Requirement: Update the listing below by replacing "taken from the image below" with "read from the picture below" wherever it occurs, keeping every other word unchanged. Leave the pictures out of your version.

(Part of a data file)
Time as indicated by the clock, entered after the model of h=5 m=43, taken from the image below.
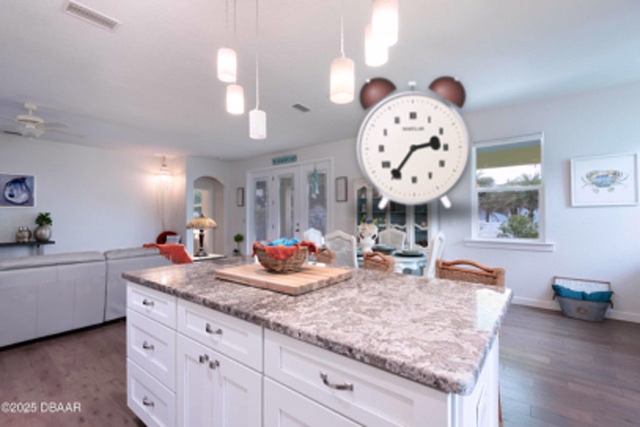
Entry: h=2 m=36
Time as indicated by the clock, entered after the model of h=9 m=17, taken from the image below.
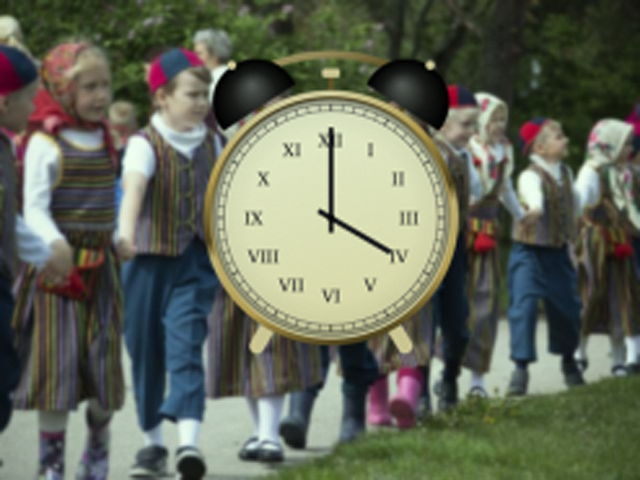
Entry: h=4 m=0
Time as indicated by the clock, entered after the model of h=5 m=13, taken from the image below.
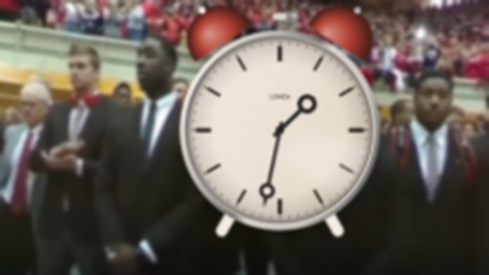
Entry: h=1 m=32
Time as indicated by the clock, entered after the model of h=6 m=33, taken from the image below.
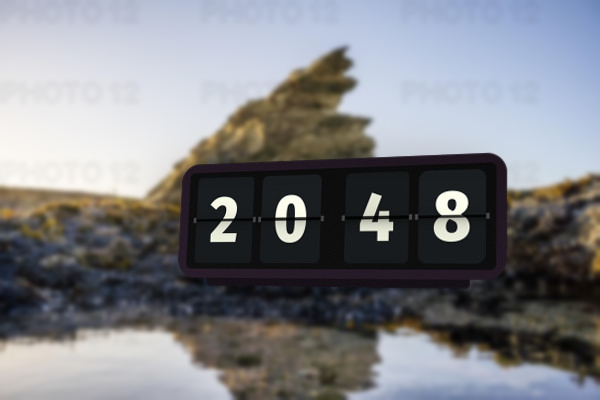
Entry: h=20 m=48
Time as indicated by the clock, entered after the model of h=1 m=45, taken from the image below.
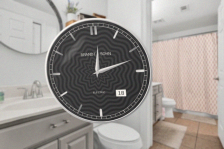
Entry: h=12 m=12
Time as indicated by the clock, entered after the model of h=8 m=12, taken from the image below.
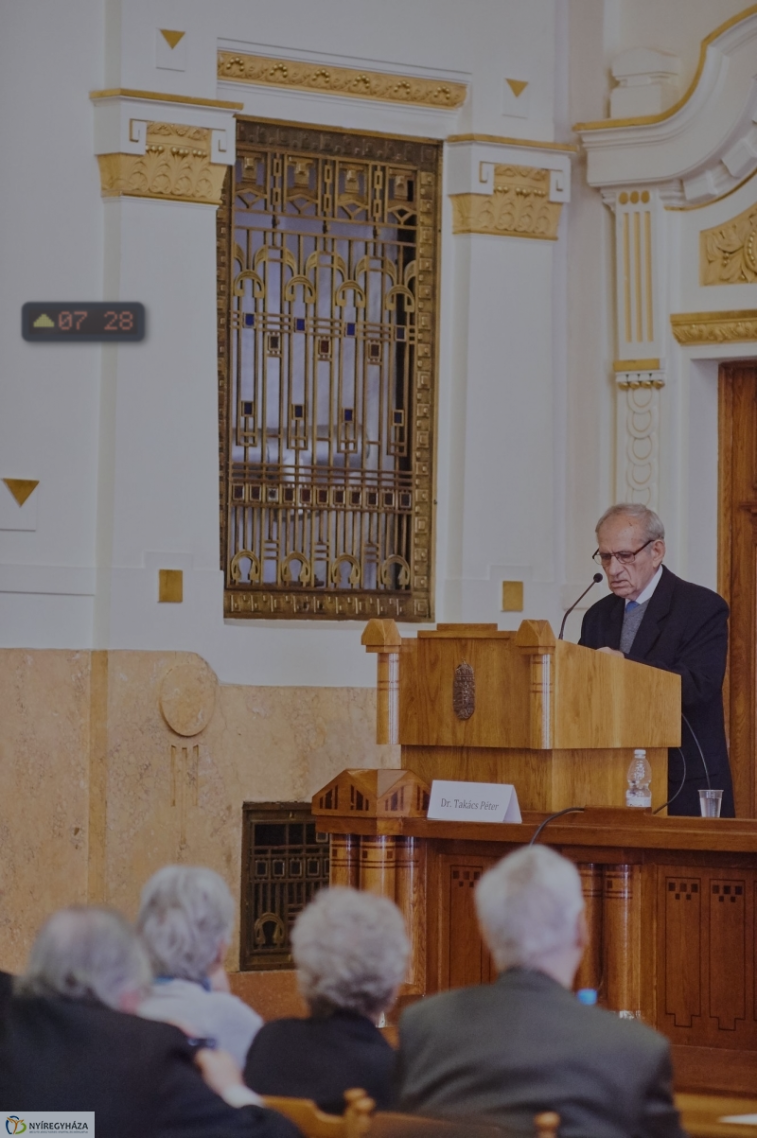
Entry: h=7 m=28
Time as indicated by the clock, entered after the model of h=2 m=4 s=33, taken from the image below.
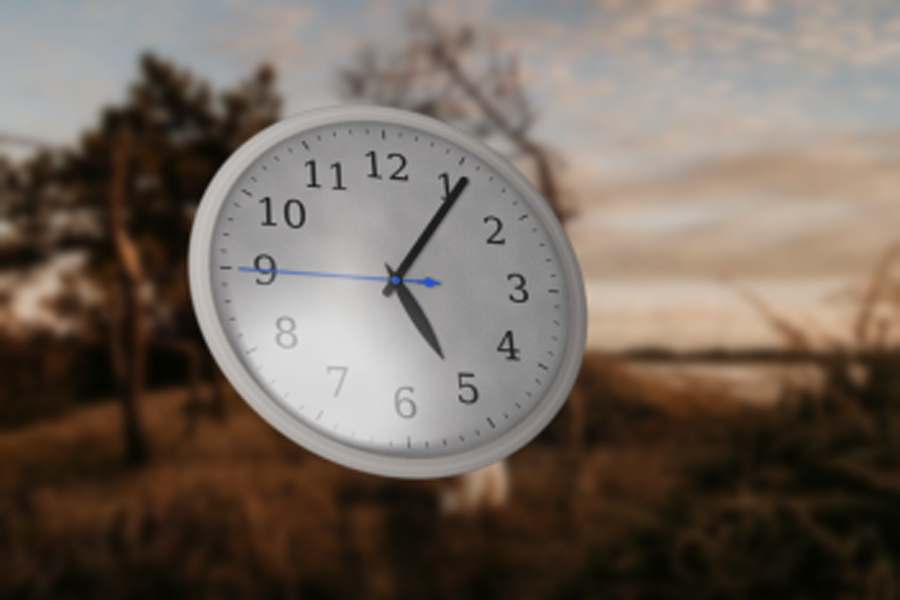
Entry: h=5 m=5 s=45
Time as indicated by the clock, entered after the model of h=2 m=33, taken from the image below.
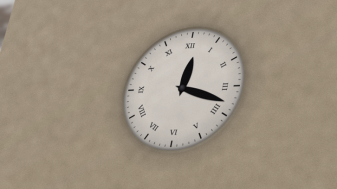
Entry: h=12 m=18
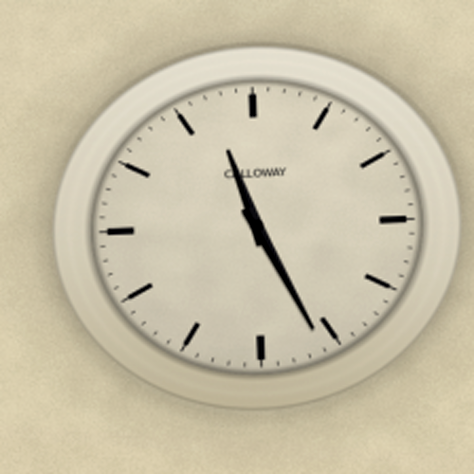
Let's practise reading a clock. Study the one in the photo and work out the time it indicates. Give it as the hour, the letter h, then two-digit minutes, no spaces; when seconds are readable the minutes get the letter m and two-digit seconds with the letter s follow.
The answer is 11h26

Result of the exercise:
Time as indicated by the clock, entered after the model of h=5 m=43, read from the picture below.
Entry: h=2 m=36
Time as indicated by the clock, entered after the model of h=9 m=17, read from the picture below.
Entry: h=4 m=0
Time as indicated by the clock, entered after the model of h=5 m=13, read from the picture below.
Entry: h=1 m=32
Time as indicated by the clock, entered after the model of h=6 m=33, read from the picture below.
Entry: h=20 m=48
Time as indicated by the clock, entered after the model of h=1 m=45, read from the picture below.
Entry: h=12 m=12
Time as indicated by the clock, entered after the model of h=8 m=12, read from the picture below.
Entry: h=7 m=28
Time as indicated by the clock, entered after the model of h=2 m=4 s=33, read from the picture below.
Entry: h=5 m=5 s=45
Time as indicated by the clock, entered after the model of h=2 m=33, read from the picture below.
Entry: h=12 m=18
Let's practise reading a clock. Study the one in the photo and work out the time it indicates. Give it as the hour, the letter h, then two-digit minutes, no spaces; when seconds are readable the minutes get the letter m and two-digit seconds with the letter s follow.
The answer is 11h26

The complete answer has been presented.